→ **SOURCE EXTRACT**
= Beginning of Section =
Compared to Deniker, Ripley advocated a simplified racial view and proposed a single Teutonic race linked to geographic areas where Nordic-like characteristics predominate, and contrasted these areas to the boundaries of two other types, Alpine and Mediterranean, thus reducing the 'caucasoid branch of humanity' to three distinct groups.[18]
By the early 20th century, Ripley's tripartite Nordic/Alpine/Mediterranean model was well established. Most 19th century race-theorists like Arthur de Gobineau, Otto Ammon, Georges Vacher de Lapouge and Houston Stewart Chamberlain preferred to speak of "Aryans," "Teutons," and "Indo-Europeans" instead of "Nordic Race". The British German racialist Houston Stewart Chamberlain considered the Nordic race to be made up of Celtic and Germanic peoples, as well as some Slavs. Chamberlain called those people Celt-Germanic peoples, and his ideas would influence Adolf Hitler's Nazi ideology.
Only in the 1920s did a strong partiality for "Nordic" begin to reveal itself, and for a while the term was used almost interchangeably with Aryan.[19] Later, however, Nordic would not be co-terminous with Aryan, Indo-European or Germanic.[20] For example, the later Nazi minister for Food, Richard Walther Darré, who had developed a concept of the German peasantry as Nordic race, used the term 'Aryan' to refer to the tribes of the Iranian plains.[20]
The notion of a distinct northern European race was also rejected by several anthropologists on craniometric grounds. Rudolf Virchow attacked the claim following a study of craniometry, which gave surprising results according to contemporary scientific racist theories on the "Aryan race." During the 1885 Anthropology Congress in Karlsruhe, Virchow denounced the "Nordic mysticism," while Josef Kollmann, a collaborator of Virchow, stated that the people of Europe, be they German, Italian, English or French, belonged to a "mixture of various races," furthermore declaring that the "results of craniology" led to "struggle against any theory concerning the superiority of this or that European race".[21]
Gunther 1922
In Rassenkunde des deutschen Volkes (Racial Science of the German People), published 1922, Hans F. K. Günther identified five principal European races instead of three, adding the East Baltic race (related to the Alpine race) and Dinaric race (related to the Nordic race) to Ripley's categories. This work was influential in Ewald Banse's publication of Die Rassenkarte von Europa in 1925 which combined research by Joseph Deniker, William Z. Ripley, Madison Grant, Otto Hauser, Hans F. K. Günther, Eugen Fischer and Gustav Kraitschek.
In The Racial Elements of European History Gunther further identified a race he named Hither Asiatic in Southern Spain and Morocco which he believed was carried into Europe through the Moorish invasions. He identified an Inner Asiatic race residing in Northern Scandinavia and Northern Russia. He also identified the Oriental race residing and originating from Arabia, as well as the Near Asiatic race originating from Persia.
Gunther concluded that Germany was one of the most racially diverse nations of Europe and that all racial groups, in varying distributions, could be found in any European nation. Gunther argued Jews are a nationality and not a race, comprising several racial groups including Nordics, but predominantly Hither Asiatic and Oriental.[22]
Coon (1939)
= End of Section =
→ **EXTRACTED MATERIAL**
= Beginning of Section =
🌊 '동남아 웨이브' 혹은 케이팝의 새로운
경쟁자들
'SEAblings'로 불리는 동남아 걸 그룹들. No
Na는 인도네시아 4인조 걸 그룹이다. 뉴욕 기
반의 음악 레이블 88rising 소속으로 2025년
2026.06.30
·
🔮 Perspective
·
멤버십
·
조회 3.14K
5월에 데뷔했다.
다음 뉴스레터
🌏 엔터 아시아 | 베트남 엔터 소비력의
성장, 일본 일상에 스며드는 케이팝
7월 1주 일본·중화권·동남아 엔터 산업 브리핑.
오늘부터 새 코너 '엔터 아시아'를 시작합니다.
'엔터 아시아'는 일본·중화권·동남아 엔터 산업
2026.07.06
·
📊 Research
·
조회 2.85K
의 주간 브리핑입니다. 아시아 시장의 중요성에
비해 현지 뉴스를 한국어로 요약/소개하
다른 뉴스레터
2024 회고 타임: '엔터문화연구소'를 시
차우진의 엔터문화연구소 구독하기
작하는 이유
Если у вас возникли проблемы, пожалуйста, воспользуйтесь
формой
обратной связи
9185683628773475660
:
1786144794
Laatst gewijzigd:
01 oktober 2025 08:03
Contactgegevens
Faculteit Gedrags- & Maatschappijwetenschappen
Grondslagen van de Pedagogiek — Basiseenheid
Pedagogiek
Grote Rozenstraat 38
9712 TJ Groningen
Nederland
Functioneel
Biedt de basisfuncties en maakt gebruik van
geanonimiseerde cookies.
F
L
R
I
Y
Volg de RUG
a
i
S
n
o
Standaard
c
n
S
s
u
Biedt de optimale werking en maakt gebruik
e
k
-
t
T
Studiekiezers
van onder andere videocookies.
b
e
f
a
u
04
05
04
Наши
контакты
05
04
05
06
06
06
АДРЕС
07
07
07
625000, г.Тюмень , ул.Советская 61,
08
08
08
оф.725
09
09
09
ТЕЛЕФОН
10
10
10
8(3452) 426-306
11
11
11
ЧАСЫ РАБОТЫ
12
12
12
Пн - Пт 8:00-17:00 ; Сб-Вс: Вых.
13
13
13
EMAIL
= End of Section =
→ **WORK ITEM A**
Please return the passage on Nordic race theory from "Gunther concluded that" to "Coon (1939)".
→ **WORK ITEM B**
According to the passage on Nordic race theory, which two races did Günther add to Ripley's categories?
The entries come from a separate source.

→ **TASK SOLUTION A**
Gunther concluded that Germany was one of the most racially diverse nations of Europe and that all racial groups, in varying distributions, could be found in any European nation. Gunther argued Jews are a nationality and not a race, comprising several racial groups including Nordics, but predominantly Hither Asiatic and Oriental.[22]
Coon (1939)

→ **TASK SOLUTION B**
The East Baltic race and the Dinaric race.